Yesterday, RedEye ran a cover story about our community’s response to sexual assault. The reporter touched on issues victims face when they come forward to report to local law enforcement. Every day, our attorneys at the Chicago Alliance Against Sexual Assault are working with survivors who are seeking to hold perpetrators of rape accountable. Our legal program—the Sexual Assault Justice Project—offers free legal representation to sexual assault survivors as they navigate the criminal justice system or seek remedies against perpetrators in the civil court. We wanted to weigh in about a few things:
Most rapes are not reported, and it takes a lot of courage to come forward and report a rape. The giant numeral 3 on the RedEye cover—the number of sexual assaults reported in Chicago on any given day—does not reflect the true reality of sexual assault in Chicago. Only between 16% and 19% of sexual assaults are ever reported to police. The reporter seems intent upon pointing out that some cases don’t move forward because victims “don’t want to be reminded” of the crime, and “a victim decides not to participate in the investigation.” What she doesn’t mention are the specific, horrifying things that often happen to survivors who do come forward.
The truth is that our culture does not believe rape victims, and our criminal justice system too often reflects that—not just here in Chicago but throughout the country. Survivors who do come forward are often doubted, ignored and re-traumatized. (Just read this recent article in The Daily Beast to learn how social media contributes to the problem.) The reporter seems intent on framing these barriers as being all about the victim. Instead, we’d like to talk more about how the system should be reformed. According to Kaethe Morris Hoffer, CAASE’s legal director, “Most of our clients desperately want to support the investigation and prosecution of rape. The flaw is not with survivors’ willingness to cooperate, but with the system’s ability to believe survivors and stop rape.”
This is about public safety and holding those who commit rape accountable. The reporter leaves out that side of the story—the perpetrators who are getting away with rape. Local law enforcement is making strides in creating a better response to sexual assault—training prosecutors and police about the realities of trauma so they can better work with survivors. But there is much more to be done.

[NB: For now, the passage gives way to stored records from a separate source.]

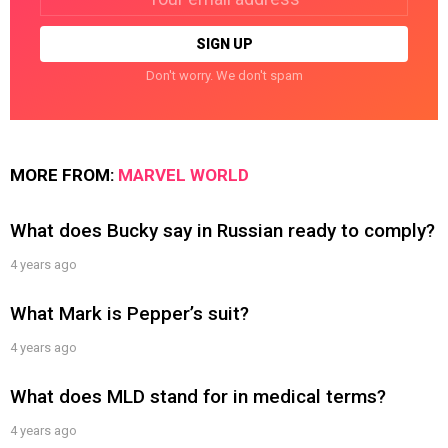
address:
Don't worry. We don't spam
MORE FROM:
MARVEL WORLD
What does Bucky say in Russian ready to comply?
4 years ago
What Mark is Pepper’s suit?
4 years ago
What does MLD stand for in medical terms?
4 years ago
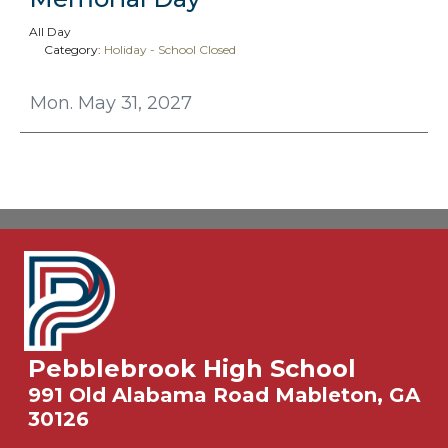
All Day
Category:
Holiday - School Closed
Mon. May 31, 2027
Pebblebrook High School
991 Old Alabama Road Mableton, GA
30126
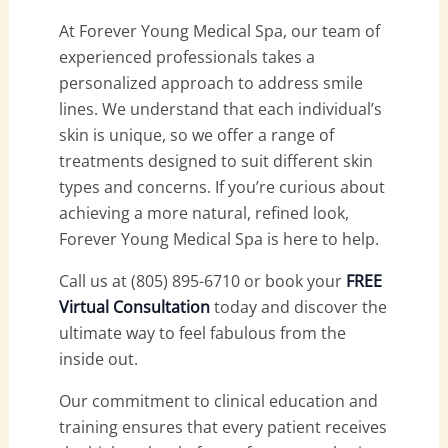
At Forever Young Medical Spa, our team of
experienced professionals takes a
personalized approach to address smile
lines. We understand that each individual’s
skin is unique, so we offer a range of
treatments designed to suit different skin
types and concerns. If you’re curious about
achieving a more natural, refined look,
Forever Young Medical Spa is here to help.
Call us at (805) 895-6710 or book your
FREE
Virtual Consultation
today and discover the
ultimate way to feel fabulous from the
inside out.
Our commitment to clinical education and
training ensures that every patient receives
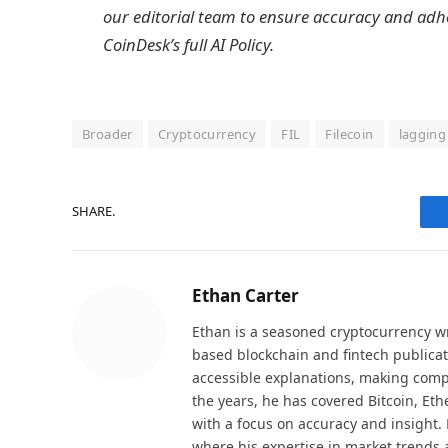
our editorial team to ensure accuracy and adh
CoinDesk’s full AI Policy.
Broader
Cryptocurrency
FIL
Filecoin
lagging
SHARE.
Ethan Carter
Ethan is a seasoned cryptocurrency wr
based blockchain and fintech publicat
accessible explanations, making comp
the years, he has covered Bitcoin, Et
with a focus on accuracy and insight. 
where his expertise in market trends 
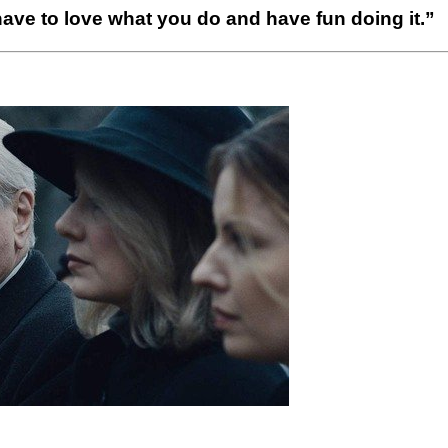
ave to love what you do and have fun doing it.”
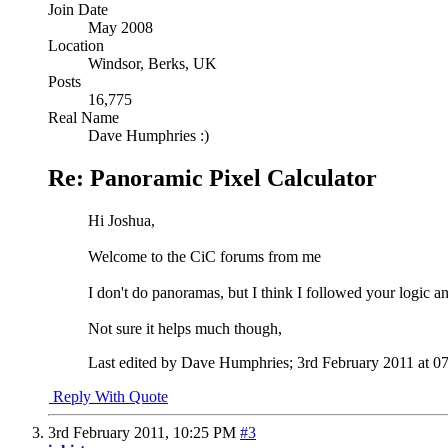
Join Date
May 2008
Location
Windsor, Berks, UK
Posts
16,775
Real Name
Dave Humphries :)
Re: Panoramic Pixel Calculator
Hi Joshua,
Welcome to the CiC forums from me
I don't do panoramas, but I think I followed your logic a
Not sure it helps much though,
Last edited by Dave Humphries; 3rd February 2011 at
0
Reply With Quote
3rd February 2011,
10:25 PM
#3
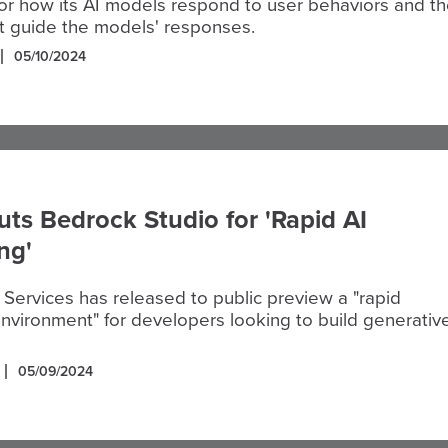
or how its AI models respond to user behaviors and t
at guide the models' responses.
05/10/2024
s Bedrock Studio for 'Rapid AI
ng'
ervices has released to public preview a "rapid
nvironment" for developers looking to build generativ
05/09/2024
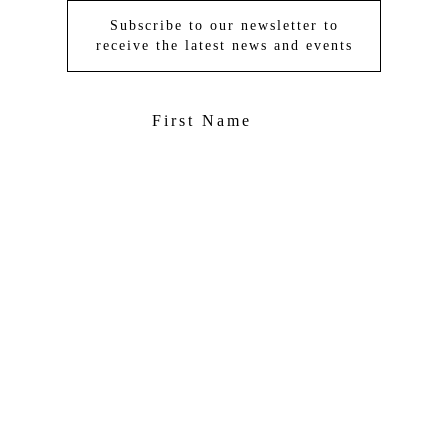
Subscribe to our newsletter to
receive the latest news and events
京ICP备09059564号-2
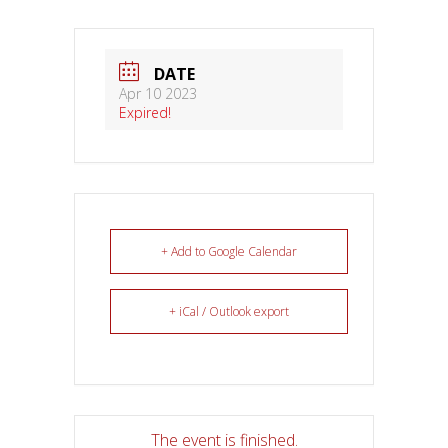
DATE
Apr 10 2023
Expired!
+ Add to Google Calendar
+ iCal / Outlook export
The event is finished.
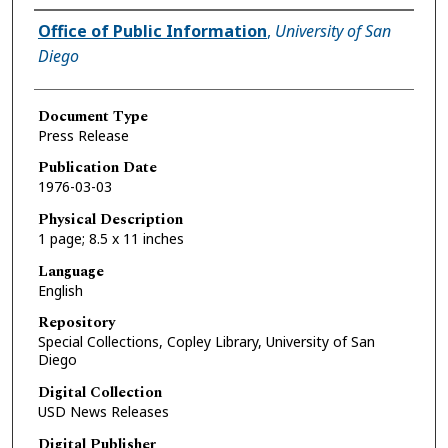
Authors
Office of Public Information
,
University of San
Diego
Document Type
Press Release
Publication Date
1976-03-03
Physical Description
1 page; 8.5 x 11 inches
Language
English
Repository
Special Collections, Copley Library, University of San
Diego
Digital Collection
USD News Releases
Digital Publisher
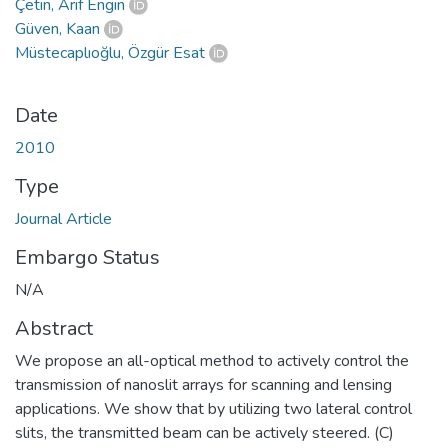
Çetin, Arif Engin
Güven, Kaan
Müstecaplıoğlu, Özgür Esat
Date
2010
Type
Journal Article
Embargo Status
N/A
Abstract
We propose an all-optical method to actively control the
transmission of nanoslit arrays for scanning and lensing
applications. We show that by utilizing two lateral control
slits, the transmitted beam can be actively steered. (C)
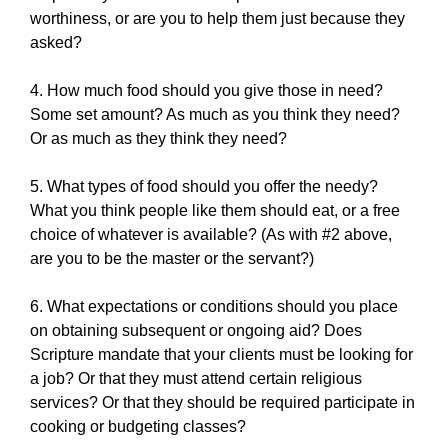
worthiness, or are you to help them just because they
asked?
4. How much food should you give those in need?
Some set amount? As much as you think they need?
Or as much as they think they need?
5. What types of food should you offer the needy?
What you think people like them should eat, or a free
choice of whatever is available? (As with #2 above,
are you to be the master or the servant?)
6. What expectations or conditions should you place
on obtaining subsequent or ongoing aid? Does
Scripture mandate that your clients must be looking for
a job? Or that they must attend certain religious
services? Or that they should be required participate in
cooking or budgeting classes?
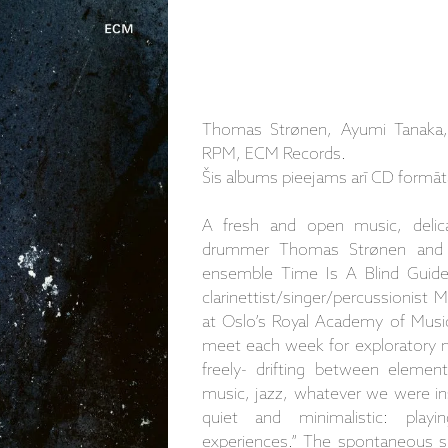
Thomas Strønen, Ayumi Tanaka, 
RPM, ECM Records.
Šis albums pieejams arī CD formāt
A fresh and open music, delic
drummer Thomas Strønen and A
ensemble Time Is A Blind Guide
clarinettist/singer/percussionist
at Oslo’s Royal Academy of Musi
meet each week for exploratory 
freely- drifting between elemen
music, jazz, whatever we were i
quiet and minimalistic: play
experiences.” The spontaneous spir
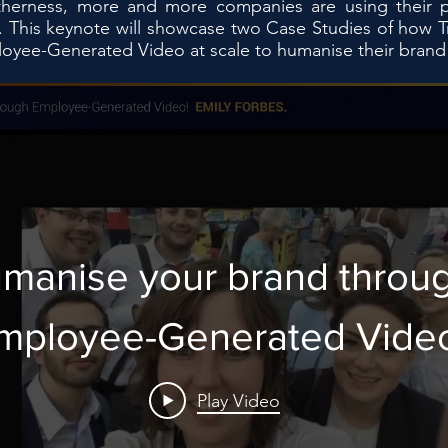
therness, more and more companies are using their peo
s. This keynote will showcase two Case Studies of how 
yee-Generated Video at scale to humanise their brand in
manise your brand throu
mployee-Generated Vide
Play Video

CAASE strongly supports transparency in data. Using data to tell a story is a hot topic in journalism right now and rightly so. The map in RedEye shows that sexual assault is being reported in every corner of our city. Better data collection and transparency are important tools for advocates who are working to identify systemic issues facing survivors of sexual assault. CAASE participates in a sexual assault task force with allies mentioned in the story, and we are thrilled to see a rallying of support from local leaders like Alderman Scott Waguespack.